→ **Extract provided**:
What do you think Steve Pierce’s impact was overall — and Russell Pearce’s departure — on the session this year?

Well, we certainly saw a change in tone. You know, Steve Pierce says he tried to stay out of the news, and I think he did. He was pretty successful at that. He also really didn’t spend a lot of time lecturing us on the Senate floor like Russell Pearce would. For the most part, the tone was very different.

What would you consider your biggest accomplishment this year?

I would say our biggest accomplishment was putting enough public pressure on to stop the anti-labor bills. Those bills were on the fast-track from the beginning of session, and the fact that we were able to keep them from the governor’s desk was, I think, quite an accomplishment.

The governor stopped a lot of bills from becoming law. Many of those bills you opposed yourselves. What do you make of her veto record?

Well, she vetoed my bill just two days ago. I think the governor has vetoed some pretty bad bills, so I was pleased with some of those vetoes. In fact, most of her vetoes I was pleased with. I think there were a few that I think were more about her personal relationships with people or partisanship than they were about policy and so I’m certainly disappointed in those vetoes.

What do you mean by that?

→ **Data under study**:
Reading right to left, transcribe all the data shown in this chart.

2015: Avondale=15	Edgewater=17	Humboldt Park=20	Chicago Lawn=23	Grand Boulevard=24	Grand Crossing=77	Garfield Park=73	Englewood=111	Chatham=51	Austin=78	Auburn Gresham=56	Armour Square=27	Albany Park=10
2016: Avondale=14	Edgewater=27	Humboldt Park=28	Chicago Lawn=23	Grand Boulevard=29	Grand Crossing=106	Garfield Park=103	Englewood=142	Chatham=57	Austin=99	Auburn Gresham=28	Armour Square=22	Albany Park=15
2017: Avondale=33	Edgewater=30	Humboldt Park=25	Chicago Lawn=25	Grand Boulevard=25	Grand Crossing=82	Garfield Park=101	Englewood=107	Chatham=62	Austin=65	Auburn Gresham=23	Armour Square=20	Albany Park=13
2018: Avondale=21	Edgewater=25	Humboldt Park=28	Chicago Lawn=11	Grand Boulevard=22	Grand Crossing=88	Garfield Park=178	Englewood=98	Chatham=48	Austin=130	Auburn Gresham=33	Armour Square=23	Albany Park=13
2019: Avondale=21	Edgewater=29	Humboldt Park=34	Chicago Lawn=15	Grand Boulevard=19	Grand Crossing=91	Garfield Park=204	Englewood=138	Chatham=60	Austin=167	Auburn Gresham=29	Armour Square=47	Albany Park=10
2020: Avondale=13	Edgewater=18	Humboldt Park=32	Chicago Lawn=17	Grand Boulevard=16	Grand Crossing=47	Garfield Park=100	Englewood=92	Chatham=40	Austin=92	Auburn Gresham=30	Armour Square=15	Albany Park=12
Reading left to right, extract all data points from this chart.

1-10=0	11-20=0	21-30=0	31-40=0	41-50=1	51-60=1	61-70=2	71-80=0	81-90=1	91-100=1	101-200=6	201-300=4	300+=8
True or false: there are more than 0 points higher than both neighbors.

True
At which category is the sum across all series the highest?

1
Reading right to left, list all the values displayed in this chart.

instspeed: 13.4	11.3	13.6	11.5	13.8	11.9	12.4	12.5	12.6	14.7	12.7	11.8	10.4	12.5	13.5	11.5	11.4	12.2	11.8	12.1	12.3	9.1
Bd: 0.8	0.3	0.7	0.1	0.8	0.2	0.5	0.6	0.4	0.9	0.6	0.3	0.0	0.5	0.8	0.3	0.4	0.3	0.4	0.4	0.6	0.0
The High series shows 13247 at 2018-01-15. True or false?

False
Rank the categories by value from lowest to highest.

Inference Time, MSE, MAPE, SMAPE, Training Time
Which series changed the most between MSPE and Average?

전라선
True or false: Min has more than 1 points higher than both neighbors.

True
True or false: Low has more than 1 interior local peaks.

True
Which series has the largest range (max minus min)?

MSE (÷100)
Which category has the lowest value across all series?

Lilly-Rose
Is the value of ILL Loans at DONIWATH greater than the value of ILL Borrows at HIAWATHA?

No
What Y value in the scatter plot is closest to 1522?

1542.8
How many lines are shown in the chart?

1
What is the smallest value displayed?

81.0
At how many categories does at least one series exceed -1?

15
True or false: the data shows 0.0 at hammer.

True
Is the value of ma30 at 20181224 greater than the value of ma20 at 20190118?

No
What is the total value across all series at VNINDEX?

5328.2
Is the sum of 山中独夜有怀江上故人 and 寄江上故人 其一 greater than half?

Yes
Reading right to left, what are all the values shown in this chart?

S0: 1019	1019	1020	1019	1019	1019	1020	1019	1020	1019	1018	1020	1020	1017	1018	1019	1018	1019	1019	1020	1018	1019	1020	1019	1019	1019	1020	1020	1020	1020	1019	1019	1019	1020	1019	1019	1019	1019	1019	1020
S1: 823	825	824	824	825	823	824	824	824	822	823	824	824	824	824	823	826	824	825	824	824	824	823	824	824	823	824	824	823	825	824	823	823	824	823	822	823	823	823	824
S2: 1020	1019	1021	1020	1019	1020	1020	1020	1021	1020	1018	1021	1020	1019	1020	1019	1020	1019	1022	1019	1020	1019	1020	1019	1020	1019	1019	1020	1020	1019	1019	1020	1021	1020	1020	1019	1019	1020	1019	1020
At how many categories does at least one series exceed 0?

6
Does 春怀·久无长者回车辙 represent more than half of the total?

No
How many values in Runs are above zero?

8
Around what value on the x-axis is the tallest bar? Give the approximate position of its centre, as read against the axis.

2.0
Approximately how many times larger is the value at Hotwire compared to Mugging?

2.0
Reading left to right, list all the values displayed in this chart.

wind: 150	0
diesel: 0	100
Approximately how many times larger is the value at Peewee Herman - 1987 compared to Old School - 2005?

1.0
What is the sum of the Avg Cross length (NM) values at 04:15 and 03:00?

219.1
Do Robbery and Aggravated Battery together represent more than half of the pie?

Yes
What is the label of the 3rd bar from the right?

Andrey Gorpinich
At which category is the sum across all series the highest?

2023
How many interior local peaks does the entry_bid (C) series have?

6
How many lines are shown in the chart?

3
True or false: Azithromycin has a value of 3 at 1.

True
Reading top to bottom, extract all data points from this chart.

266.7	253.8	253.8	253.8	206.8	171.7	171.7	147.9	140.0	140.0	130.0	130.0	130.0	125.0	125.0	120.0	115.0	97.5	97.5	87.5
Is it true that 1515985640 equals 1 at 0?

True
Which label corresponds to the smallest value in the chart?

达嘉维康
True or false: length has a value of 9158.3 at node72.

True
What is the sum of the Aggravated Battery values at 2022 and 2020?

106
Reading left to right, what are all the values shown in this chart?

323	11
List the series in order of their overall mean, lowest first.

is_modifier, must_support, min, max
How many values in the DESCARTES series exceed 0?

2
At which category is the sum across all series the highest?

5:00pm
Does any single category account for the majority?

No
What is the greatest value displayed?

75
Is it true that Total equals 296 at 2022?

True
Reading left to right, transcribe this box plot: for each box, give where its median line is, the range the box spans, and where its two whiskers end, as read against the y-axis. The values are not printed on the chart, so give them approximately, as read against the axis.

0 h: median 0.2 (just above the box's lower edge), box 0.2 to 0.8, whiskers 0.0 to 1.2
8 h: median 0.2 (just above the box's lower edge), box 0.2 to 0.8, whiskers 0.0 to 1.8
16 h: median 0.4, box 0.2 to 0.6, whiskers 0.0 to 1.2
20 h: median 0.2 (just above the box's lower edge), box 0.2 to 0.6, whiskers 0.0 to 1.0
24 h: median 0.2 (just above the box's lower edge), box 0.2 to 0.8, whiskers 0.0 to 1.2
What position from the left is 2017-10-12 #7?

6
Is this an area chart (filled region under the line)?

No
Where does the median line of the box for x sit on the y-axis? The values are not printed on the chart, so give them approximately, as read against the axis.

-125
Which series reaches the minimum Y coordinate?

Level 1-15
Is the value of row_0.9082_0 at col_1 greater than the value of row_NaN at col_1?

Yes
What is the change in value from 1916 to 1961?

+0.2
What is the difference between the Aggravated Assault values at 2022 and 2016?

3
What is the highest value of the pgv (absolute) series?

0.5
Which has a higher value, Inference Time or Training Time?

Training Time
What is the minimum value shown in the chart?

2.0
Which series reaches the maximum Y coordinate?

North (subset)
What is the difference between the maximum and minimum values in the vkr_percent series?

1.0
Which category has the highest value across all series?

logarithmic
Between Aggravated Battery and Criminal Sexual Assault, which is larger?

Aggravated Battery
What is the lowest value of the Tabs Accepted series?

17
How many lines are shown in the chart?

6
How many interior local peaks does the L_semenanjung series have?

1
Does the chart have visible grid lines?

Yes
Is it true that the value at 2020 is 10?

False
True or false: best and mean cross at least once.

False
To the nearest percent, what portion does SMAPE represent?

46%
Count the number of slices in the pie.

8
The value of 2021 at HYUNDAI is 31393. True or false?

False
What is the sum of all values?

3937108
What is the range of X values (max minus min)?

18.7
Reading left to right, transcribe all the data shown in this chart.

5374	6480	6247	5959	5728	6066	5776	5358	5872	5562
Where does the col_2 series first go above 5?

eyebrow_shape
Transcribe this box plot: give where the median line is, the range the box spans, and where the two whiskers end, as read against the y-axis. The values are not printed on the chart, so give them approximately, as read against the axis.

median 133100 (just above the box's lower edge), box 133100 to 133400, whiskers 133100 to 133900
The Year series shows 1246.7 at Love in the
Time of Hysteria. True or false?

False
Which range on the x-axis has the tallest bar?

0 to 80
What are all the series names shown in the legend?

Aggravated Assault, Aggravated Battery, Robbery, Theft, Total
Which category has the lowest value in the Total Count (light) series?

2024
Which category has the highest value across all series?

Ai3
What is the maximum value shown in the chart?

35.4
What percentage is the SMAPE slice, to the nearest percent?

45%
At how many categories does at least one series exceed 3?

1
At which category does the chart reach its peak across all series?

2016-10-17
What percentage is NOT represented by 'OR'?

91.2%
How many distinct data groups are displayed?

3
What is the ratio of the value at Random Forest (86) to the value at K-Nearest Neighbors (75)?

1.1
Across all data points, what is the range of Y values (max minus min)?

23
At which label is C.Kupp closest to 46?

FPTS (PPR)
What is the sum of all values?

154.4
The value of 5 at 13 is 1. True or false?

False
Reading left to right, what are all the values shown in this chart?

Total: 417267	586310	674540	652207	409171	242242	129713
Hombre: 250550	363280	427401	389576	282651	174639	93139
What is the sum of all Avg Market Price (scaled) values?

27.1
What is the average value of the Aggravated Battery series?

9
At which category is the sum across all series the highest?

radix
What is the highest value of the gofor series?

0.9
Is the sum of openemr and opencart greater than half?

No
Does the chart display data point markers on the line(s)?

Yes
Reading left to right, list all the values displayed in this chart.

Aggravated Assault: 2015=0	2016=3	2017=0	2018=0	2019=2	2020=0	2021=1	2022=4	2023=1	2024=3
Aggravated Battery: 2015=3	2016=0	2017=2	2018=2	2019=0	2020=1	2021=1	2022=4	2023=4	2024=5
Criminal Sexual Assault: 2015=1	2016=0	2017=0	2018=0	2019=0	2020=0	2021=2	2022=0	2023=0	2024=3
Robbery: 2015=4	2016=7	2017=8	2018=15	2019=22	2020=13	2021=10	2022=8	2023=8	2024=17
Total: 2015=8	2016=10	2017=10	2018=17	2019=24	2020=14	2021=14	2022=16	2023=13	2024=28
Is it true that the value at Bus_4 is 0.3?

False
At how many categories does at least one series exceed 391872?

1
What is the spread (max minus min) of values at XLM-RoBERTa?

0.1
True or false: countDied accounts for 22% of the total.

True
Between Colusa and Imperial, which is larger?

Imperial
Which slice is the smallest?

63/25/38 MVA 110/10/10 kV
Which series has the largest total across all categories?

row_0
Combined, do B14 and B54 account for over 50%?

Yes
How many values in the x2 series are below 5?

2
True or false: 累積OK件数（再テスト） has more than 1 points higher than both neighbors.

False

→ **Exercises to complete**:
a - List every question the interviewer asks in the interview about the legislative session, quoting each one word for word.
b - Write the part of the interview about the legislative session that comes after its last line.

→ **List of answers**:
a -
What do you think Steve Pierce's impact was overall — and Russell Pearce's departure — on the session this year?
What would you consider your biggest accomplishment this year?
The governor stopped a lot of bills from becoming law. Many of those bills you opposed yourselves. What do you make of her veto record?
What do you mean by that?

b -
Well, there’s a few members here who the governor, I think, doesn’t have a great relationship with, and so she vetoes a lot of their bills regardless of whether the bills are good policy. I probably include myself in that group. I’ve certainly stood up to the governor quite a bit in the last two years as leader.

Are you suggesting that part of the reason she vetoed your bill might be the fact that the two of you didn’t get along?

I think maybe more than suggesting it, I’m probably outright claiming that that’s the case. I believe absolutely that the governor vetoed my bill because I was the sponsor, and because the author of the bill, a young man named Jevin Hodge, a student from McClintock High School, is actually the co-chair of the governor’s Youth Commission, and she found out after he became chair that he was a Democrat and then appointed a Republican co-chair.

I think because of Jevin’s partisan affiliation and mine — I think those are part of the reasons that she vetoed the bill (SB1066: schools; governor’s community service citation).

By saying that the governor vetoed bills not necessarily because of policy but because of personal differences or personality issues, you’re actually lumping yourself together with Republican Senator Frank Antenori.

I know that. That’s true.

Can you point to any legislation that was introduced or made headlines that you think will help Democrats win more seats next year?

I think there’s a few issues that are likely to have an impact on the election. I think certainly the ‘war on women’ bills are going to energize women voters coming to this election and men who believe that shouldn’t be the focus of legislative action. I think also the fact that we are now for the second year in a row — and this would be the first time we have an election after defunding KidsCare — we are the only state in the nation that doesn’t fund a SCHIP program (a federally subsidized health insurance program for low-income children), and I think that the voters recognize that that’s something that really should be a priority.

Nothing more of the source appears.